Consumers duped by counterfeiters who illegally clone or skim cards lost nearly £130 million last year, a rise of 17 per cent. Fraud at cash machines, a favourite resort of thieves, grew at an alarming rate, up by 81 per cent to nearly £75 million Chip and PIN claims to be a sophisticated anti-fraud measure, yet there is no deadline for its implementation. Cards without the new technology are still being issued and of 141 million credit and debit cards in circulation, one in three are still the old signature-only type.
Furthermore, 15 per cent of retailers have yet to install tills that accept PINs, even though retailers without chip and PIN in-store have been liable for fraudulent transactions since January 1 this year.

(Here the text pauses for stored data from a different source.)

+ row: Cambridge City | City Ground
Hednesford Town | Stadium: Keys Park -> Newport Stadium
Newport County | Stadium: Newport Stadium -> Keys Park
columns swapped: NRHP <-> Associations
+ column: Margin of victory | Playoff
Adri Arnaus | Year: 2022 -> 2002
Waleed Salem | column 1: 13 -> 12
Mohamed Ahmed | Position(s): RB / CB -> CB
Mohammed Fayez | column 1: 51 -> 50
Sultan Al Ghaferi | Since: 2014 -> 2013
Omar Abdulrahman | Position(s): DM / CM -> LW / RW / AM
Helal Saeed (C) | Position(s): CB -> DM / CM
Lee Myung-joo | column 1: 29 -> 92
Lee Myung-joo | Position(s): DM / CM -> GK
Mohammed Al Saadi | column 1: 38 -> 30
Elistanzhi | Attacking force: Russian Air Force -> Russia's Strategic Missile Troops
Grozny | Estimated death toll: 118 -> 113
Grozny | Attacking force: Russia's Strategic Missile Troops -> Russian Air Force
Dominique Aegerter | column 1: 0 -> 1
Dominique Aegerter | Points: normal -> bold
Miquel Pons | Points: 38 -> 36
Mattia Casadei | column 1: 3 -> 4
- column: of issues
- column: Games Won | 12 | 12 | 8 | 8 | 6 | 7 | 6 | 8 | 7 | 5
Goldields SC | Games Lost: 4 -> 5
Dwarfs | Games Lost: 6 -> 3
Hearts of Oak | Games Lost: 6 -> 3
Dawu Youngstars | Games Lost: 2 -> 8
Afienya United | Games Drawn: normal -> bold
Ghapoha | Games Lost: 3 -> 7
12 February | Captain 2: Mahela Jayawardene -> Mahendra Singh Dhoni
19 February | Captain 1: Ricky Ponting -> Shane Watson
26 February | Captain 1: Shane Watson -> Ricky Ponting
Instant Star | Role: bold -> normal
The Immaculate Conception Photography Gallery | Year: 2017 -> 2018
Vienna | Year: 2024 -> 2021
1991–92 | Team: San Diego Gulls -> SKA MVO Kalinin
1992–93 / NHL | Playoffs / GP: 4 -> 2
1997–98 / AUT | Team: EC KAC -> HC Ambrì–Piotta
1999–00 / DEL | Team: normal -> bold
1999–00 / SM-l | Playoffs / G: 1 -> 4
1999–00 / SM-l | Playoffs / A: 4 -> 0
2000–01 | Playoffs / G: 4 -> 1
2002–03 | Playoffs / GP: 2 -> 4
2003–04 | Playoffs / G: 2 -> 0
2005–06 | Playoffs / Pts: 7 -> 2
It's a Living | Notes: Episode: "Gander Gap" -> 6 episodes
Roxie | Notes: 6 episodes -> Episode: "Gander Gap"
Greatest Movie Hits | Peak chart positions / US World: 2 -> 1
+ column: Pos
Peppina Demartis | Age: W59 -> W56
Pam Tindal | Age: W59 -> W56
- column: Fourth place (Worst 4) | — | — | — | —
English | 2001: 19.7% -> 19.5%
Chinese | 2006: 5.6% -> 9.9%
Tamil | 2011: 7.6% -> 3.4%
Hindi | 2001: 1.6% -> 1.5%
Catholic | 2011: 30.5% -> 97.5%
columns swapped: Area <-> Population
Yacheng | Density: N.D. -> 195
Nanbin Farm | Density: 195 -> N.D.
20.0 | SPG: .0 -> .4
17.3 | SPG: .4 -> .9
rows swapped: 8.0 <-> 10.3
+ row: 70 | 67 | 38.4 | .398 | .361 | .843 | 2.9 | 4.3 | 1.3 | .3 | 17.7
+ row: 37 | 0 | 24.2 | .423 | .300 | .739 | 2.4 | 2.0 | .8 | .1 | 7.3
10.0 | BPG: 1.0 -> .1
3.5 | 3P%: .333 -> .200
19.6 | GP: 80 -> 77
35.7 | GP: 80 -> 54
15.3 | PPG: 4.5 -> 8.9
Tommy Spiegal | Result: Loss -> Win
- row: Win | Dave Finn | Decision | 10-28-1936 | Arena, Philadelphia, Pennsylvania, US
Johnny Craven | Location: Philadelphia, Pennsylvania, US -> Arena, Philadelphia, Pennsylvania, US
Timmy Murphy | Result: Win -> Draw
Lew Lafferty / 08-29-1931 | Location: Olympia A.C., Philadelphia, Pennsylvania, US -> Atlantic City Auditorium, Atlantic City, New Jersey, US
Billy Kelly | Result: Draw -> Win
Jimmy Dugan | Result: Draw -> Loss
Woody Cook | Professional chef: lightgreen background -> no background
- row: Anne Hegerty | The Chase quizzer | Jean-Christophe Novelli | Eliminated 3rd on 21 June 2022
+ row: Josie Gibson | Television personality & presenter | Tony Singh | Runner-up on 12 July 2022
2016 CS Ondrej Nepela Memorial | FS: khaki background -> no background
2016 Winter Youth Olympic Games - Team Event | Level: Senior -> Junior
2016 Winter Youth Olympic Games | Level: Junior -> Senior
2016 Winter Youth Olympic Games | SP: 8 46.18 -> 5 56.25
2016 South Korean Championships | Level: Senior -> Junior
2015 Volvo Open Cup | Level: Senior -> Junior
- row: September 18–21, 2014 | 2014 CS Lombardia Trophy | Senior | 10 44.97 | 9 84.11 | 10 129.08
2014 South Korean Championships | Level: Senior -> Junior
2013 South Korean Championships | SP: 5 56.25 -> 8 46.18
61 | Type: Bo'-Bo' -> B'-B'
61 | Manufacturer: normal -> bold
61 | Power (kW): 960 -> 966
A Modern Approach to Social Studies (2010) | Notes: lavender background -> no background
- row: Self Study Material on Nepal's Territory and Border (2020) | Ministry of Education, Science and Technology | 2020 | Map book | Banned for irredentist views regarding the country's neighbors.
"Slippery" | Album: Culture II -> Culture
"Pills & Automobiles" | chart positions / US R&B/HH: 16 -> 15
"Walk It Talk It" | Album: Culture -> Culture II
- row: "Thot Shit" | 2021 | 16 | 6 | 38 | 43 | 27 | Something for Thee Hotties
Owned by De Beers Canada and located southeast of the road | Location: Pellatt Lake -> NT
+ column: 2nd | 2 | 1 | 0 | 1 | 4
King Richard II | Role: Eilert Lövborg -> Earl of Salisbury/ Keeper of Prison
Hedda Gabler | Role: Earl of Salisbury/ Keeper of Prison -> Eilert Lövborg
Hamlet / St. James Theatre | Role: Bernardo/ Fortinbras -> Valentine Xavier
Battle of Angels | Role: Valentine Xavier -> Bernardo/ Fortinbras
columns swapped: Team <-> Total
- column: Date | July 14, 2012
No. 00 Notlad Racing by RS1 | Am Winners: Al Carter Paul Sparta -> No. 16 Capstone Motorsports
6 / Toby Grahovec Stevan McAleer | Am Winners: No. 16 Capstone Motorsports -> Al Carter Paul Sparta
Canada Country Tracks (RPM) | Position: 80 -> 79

The British Retail Consortium said: “This time next year, we should be in more of a position to see the impact that chip and PIN has had on card fraud.” Many shops that have up-to-date tills still do not insist that customers use PINs to authorise transactions.
“Fraudsters can disable the chip, for instance by smacking it with a hammer, and pay for goods using a signature,” Mr Bushell said. “There is a case for saying that a signature should not be accepted.”
Apacs estimates that, without chip and PIN, losses would reach £800 million by the end of this year. But it accepts that the battle against fraudsters is still to be won. Sandra Quinn, its director of corporate communications, said: “The more of us use a PIN, the harder a criminal’s life becomes. But clearly they will keep targeting cards. Many people have made predictions on where the fraudsters will attack next, but we have long foreseen that we need to keep cards secure in all environments.”
Card identity fraud rose by 22 per cent during 2004, according to Apacs. Credit reference agencies say that this alternative type of fraud is likely to grow even more if chip and PIN does prove successful.